Texto proporcionado
◆ ◆ ◆ ◆ ◆
Y si todo es bonito y si todo está escrito con la noble tinta del corazón, se produce otro fenómeno no menos importante: se anula, de plano, toda posibilidad crítica. Los plumíferos del ciberespacio encontraron la fórmula mágica que durante siglos buscaron muchos escritores para evitar los amargos embates de los críticos, y para aventar, de paso, toda posibilidad de crecimiento o bien de reflexión sobre la propia praxis, instancia fundamental para todo aquel que quiera hacer algo medianamente perdurable en el campo de las letras. Si había una consecuencia funesta en esta suerte de Olimpo simplón por el que nos toca navegar a quienes amamos la literatura, no podía ser más funesta que ésta: anular toda intervención crítica sobre un texto que circula en forma pública (otra cosa que los dichos ciberescribanos parecen olvidar) es asestar un golpe mortal al lector más o menos informado y consciente de su papel en el acto creativo. Es cercenarle la maravillosa posibilidad, que durante siglos estuvo relegada a unos pocos y no siempre a los mejores, de la reciprocidad, de la respuesta inmediata, incluso de la corrección o de la rectificación en caso de ser necesario. Es cerrar la puerta antes de abrirla y, por las dudas, tapiar también todas las ventanas. Es fomentar las caricias lascivas al ego, no vaya a ser cosa que salga herido por algún desalmado que quiera "imponer" sus reglas y sus técnicas ajenas al corazón escribidor. Es, por último, dejar en claro que la mediocridad, como en otras tantas áreas, también campea a sus anchas por la red.

Aunque, por suerte, esa misma red ofrece varios oasis donde pernoctar y poder disfrutar de uno de los máximos paraísos en la tierra: la escritura literaria de calidad.

© Analía Pinto

Analía Pinto (Aixa Prados) Avellaneda, Argentina. 1974.
Siempre interesada en la literatura, comenzó a escribir a los 15 años. Participó en algunas antologías de poetas nóveles y en 1997 ingresó a la carrera del Profesorado y Licenciatura en Letras en la Facultad de Humanidades y Ciencias de la Educación de la Universidad Nacional de La Plata. Actualmente, edita un boletín virtual de aparición quincenal vía e-mail (llamado "LA GRANDA MILITO") con literatura, poesía y humor. También publica poemas en varios sitios, foros de Internet y listas de correo.
◆ ◆ ◆ ◆ ◆
Datos de origen
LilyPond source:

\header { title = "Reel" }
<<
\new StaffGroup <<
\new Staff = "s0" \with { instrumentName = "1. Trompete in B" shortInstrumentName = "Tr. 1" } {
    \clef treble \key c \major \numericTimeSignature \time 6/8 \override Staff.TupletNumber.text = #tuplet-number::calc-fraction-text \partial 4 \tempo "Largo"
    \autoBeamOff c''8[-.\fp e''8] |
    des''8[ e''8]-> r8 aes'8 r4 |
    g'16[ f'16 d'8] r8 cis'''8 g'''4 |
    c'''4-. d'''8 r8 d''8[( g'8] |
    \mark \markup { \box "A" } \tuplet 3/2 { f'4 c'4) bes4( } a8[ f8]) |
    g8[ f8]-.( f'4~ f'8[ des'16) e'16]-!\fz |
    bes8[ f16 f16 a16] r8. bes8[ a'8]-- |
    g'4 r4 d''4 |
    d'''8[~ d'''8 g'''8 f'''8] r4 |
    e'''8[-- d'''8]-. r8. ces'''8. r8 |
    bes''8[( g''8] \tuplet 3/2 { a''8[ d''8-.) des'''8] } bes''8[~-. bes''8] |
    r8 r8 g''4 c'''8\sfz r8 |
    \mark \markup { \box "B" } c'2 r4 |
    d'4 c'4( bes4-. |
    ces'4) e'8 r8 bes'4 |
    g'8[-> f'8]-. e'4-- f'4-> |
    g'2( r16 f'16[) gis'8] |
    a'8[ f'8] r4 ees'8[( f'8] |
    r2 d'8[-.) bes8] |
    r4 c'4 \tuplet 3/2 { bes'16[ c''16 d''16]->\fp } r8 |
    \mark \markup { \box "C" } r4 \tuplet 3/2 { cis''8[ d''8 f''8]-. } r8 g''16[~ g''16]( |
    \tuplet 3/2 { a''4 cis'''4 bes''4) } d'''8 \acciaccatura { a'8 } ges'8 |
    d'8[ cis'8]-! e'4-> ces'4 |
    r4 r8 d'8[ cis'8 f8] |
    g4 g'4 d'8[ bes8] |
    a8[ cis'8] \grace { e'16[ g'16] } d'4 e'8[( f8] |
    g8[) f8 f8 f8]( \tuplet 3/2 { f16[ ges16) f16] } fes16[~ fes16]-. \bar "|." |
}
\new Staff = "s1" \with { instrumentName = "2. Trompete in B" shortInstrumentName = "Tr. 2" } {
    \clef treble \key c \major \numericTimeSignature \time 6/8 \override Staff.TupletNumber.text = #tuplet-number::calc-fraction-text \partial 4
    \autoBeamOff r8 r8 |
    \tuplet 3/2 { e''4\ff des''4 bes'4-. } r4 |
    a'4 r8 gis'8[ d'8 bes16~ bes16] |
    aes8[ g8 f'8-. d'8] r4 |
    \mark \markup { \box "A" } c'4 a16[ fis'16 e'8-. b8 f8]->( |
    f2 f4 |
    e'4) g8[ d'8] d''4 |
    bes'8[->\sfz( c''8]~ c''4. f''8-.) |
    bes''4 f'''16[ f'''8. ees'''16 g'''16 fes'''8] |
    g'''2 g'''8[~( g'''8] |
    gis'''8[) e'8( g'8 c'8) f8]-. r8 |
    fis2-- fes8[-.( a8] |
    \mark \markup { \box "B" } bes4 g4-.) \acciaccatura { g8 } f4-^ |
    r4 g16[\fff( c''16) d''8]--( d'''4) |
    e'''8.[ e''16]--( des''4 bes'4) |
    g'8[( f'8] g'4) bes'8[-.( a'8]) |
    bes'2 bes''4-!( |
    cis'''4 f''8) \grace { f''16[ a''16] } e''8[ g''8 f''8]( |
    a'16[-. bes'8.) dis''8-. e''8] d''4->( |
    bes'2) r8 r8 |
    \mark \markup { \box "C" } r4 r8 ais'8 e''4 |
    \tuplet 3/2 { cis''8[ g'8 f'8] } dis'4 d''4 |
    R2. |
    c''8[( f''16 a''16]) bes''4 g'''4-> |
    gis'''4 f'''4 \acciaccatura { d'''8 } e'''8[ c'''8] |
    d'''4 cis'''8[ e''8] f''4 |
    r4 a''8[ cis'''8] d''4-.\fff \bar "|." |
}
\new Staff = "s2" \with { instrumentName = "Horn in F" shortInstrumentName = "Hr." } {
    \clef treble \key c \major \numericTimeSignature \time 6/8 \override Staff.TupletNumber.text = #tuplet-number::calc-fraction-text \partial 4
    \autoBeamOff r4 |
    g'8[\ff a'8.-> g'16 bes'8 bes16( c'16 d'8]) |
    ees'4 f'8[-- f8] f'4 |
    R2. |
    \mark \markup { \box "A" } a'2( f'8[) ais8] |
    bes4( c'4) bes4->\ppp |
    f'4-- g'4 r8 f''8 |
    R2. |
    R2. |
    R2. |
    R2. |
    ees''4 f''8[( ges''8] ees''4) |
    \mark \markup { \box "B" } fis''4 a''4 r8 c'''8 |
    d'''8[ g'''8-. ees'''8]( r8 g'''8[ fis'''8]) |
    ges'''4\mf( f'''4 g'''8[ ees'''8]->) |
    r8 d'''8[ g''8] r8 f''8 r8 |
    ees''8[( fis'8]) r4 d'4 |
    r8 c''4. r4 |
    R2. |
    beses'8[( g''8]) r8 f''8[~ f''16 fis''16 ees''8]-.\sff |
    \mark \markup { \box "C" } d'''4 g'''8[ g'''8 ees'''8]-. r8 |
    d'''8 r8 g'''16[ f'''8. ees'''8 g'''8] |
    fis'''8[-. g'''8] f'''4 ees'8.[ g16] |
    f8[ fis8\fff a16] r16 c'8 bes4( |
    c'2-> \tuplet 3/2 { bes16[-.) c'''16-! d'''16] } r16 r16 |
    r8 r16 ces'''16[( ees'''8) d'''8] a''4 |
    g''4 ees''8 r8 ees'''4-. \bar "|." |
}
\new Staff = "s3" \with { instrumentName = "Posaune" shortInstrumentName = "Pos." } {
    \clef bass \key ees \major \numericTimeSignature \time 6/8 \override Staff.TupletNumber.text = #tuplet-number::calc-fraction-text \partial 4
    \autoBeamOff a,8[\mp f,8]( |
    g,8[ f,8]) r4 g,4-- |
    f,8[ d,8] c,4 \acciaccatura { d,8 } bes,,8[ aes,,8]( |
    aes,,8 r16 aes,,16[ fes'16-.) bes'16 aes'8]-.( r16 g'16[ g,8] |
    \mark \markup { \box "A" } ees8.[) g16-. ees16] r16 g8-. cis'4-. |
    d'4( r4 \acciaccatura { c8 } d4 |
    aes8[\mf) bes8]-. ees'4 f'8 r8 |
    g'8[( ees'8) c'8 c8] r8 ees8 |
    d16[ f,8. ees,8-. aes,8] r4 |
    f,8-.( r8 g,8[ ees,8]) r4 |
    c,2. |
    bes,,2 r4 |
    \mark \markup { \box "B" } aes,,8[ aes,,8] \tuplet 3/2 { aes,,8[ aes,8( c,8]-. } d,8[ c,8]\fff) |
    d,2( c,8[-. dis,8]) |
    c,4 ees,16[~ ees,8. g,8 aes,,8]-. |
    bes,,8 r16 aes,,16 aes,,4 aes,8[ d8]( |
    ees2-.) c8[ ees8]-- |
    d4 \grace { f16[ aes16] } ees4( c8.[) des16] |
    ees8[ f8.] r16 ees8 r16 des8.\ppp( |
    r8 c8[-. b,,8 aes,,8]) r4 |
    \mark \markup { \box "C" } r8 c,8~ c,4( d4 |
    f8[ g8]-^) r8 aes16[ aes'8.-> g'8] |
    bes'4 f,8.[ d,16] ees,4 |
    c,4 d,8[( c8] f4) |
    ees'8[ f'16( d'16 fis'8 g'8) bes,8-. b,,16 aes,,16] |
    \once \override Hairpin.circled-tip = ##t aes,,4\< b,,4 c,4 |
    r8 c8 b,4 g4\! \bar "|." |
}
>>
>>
◆ ◆ ◆ ◆ ◆
Tarea asignada A
Según el texto proporcionado, ¿en qué año ingresó Analía Pinto a la carrera del Profesorado y Licenciatura en Letras?
Tarea asignada B
Indique si cada afirmación concuerda con el texto proporcionado: (i) Analía Pinto comenzó a escribir a los 15 años. (ii) El boletín virtual que edita aparece una vez al mes. (iii) Se sostiene que la red no ofrece ningún espacio para disfrutar de la escritura literaria de calidad.
Tarea asignada C
Reproduzca el fragmento del texto proporcionado que se abre con las palabras que contienen "Siempre interesada en" y se cierra con "listas de correo.".

Espacio de respuesta A
En 1997.

Espacio de respuesta B
(i) Sí: "comenzó a escribir a los 15 años".
(ii) No: "de aparición quincenal".
(iii) No: "esa misma red ofrece varios oasis donde pernoctar y poder disfrutar de uno de los máximos paraísos en la tierra: la escritura literaria de calidad".

Espacio de respuesta C
Siempre interesada en la literatura, comenzó a escribir a los 15 años. Participó en algunas antologías de poetas nóveles y en 1997 ingresó a la carrera del Profesorado y Licenciatura en Letras en la Facultad de Humanidades y Ciencias de la Educación de la Universidad Nacional de La Plata. Actualmente, edita un boletín virtual de aparición quincenal vía e-mail (llamado "LA GRANDA MILITO") con literatura, poesía y humor. También publica poemas en varios sitios, foros de Internet y listas de correo.